A Body To Die For
An e-book on eating disorders
based on personal
experiences and research.
By Keisha Lett
www.Booklocker.com - PDF format and paperback
www.Amazon.com - paperback
Also can be special ordered through Barnes & Noble ISBN # 1931391246]
Anorexia Nervosa is a serious disease most commonly, though not always, witnessed in women, often affecting teenage girls. The media has portrayed that the female is supposed to be skinny in order to be popular, accepted, loved, to appear smart or even to be the one who gets the attention. These false images often cause girls to under-eat or not eat at all, while compulsively exercising to get and maintain "A body to die for."

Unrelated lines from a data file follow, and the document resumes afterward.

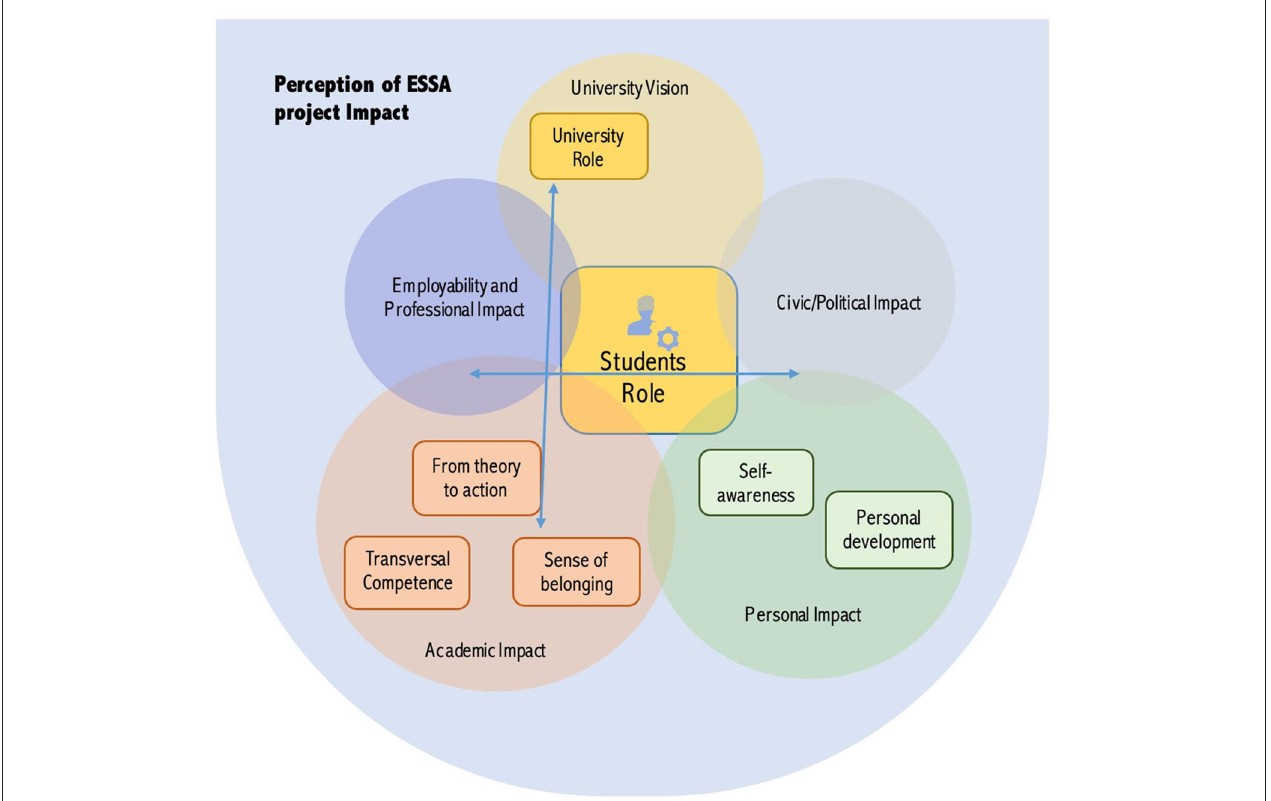
FIGURE 1 | Thematic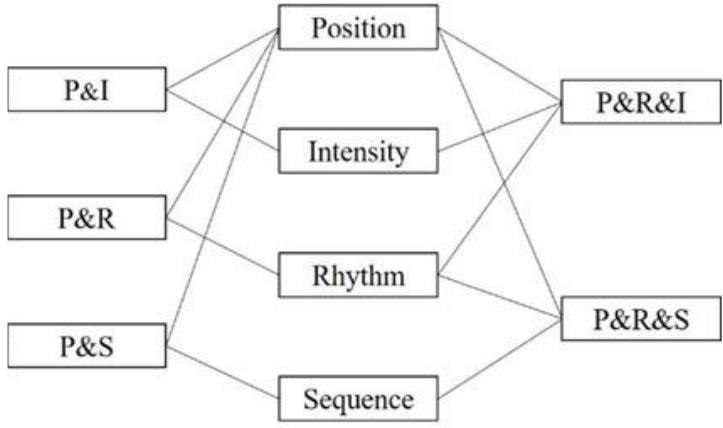
Figure 9. Schematic Diagram of Tactile Stimulation Scheme Combination.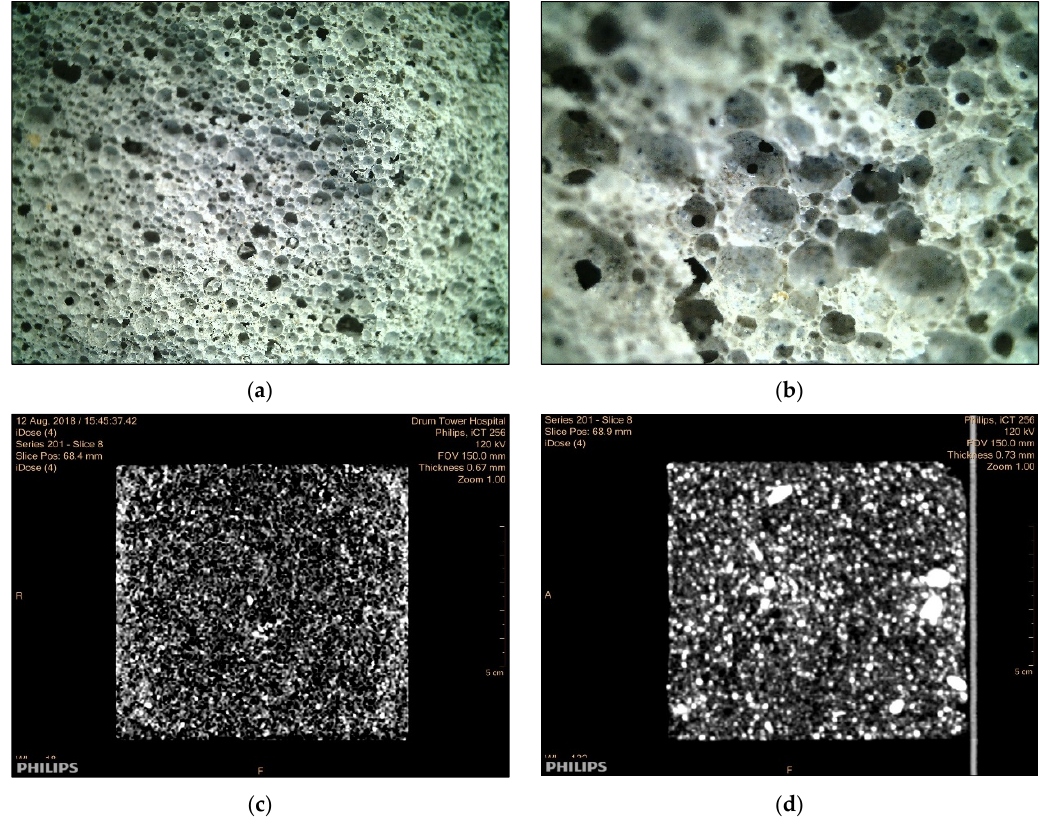
Figure 7. Pore morphology of the foam backfill material with different W/B ratios. ( a ) 0.40 W/B ratio, ( b ) 0.50 W/B ratio, ( c ) 0.40 W/B ratio through the CT scan, ( d ) 0.50 W/B ratio through the CT scan.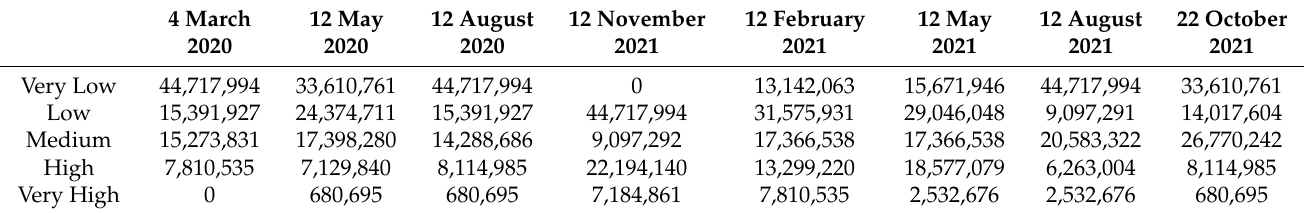
Table 5. Number of the German population endangered with a certain level of vulnerability over time.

The e-book, A Body To Die For, by Keisha Lett, is written by and about a girl with this disease. Christina Brendle suffers from severe anorexia, to the point of starving herself of water to loose the dreaded weight. After having lived with some girls with mild to severe eating disorders, it is apparent to me that this author knows what she is talking about, and bases this book on her own experience. I get the sense that Christina is severely "acting out" her eating disorder. The depressing day to day events in her life, the compulsions with food, water, and diuretics, the constant battle to sabotage successes so that her life looks bleak; these are all signs.

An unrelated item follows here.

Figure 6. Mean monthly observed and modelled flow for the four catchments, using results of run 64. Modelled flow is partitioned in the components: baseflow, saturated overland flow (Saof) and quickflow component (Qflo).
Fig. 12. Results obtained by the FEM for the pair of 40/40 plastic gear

The story line is so sad and depressing that you dread opening the e-book, but you feel like you can't close it once you start reading. Not only do you want to keep reading it to find out if anything will change for the better, you want to reach into the computer screen and shake Christina back into her senses. Even when her friends essentially die of starvation and dehydration from their obsession with losing weight, she doesn't realize that she needs help. This is a consistent pattern; an anorexic usually will not realize this by herself. As you read this e-book, you can't help but wonder what could have happened to Christina to cause her eating disorder to become so severe that it eventually could kill her too.
A sad thing about anorexia that is reinforced by this e-book is that girls are sneaky and able to hide their disorders. Usually parents don't see the warning signs or pay attention until the girls have wasted away to practically nothing and need to be hospitalized.
This e-book is written in journal form, describing the day-to-day events and thought processes of a teenage girl with severe anorexia, which may be helpful for parents who suspect their child is "acting out" an eating disorder. The journal entries reinforce Christina's feelings of depression, demonstrating the ways she sabotages successes and happiness in order to seclude herself, when what she seems to want most is attention and acceptance from others.
I believe this e-book is well written, giving much insight into the thought processes of severe anorexia. I also believe that there comes a time when enough is enough; either the girl gets the help she desperately needs, or she dies. Hopefully the parents realize what is going on before it's too late, as in this book when Christina is admitted into a treatment center. At first when I read this e-book, I read to discover what miraculous event would snap her out of her erratic depression. But anorexia, especially severe anorexia, doesn't work that way. When it finally became so serious that Christina needed hospitalization, I then read to see how treatment would help her gain strength to recover.
I do not recommend this e-book, A Body To Die For, to a person who is severely "acting out" an eating disorder. In my opinion, the person might sympathize with Christina, rather than learning from her, and use her story to reinforce why "being skinny" is necessary, even learning new ways to "act out" this disorder. I do however, recommend this e-book to professionals or parents who work with eating disorders, or who would like to better understand the thought processes and warning signs and symptoms of a person who has an eating disorder, or would just like to know more about them.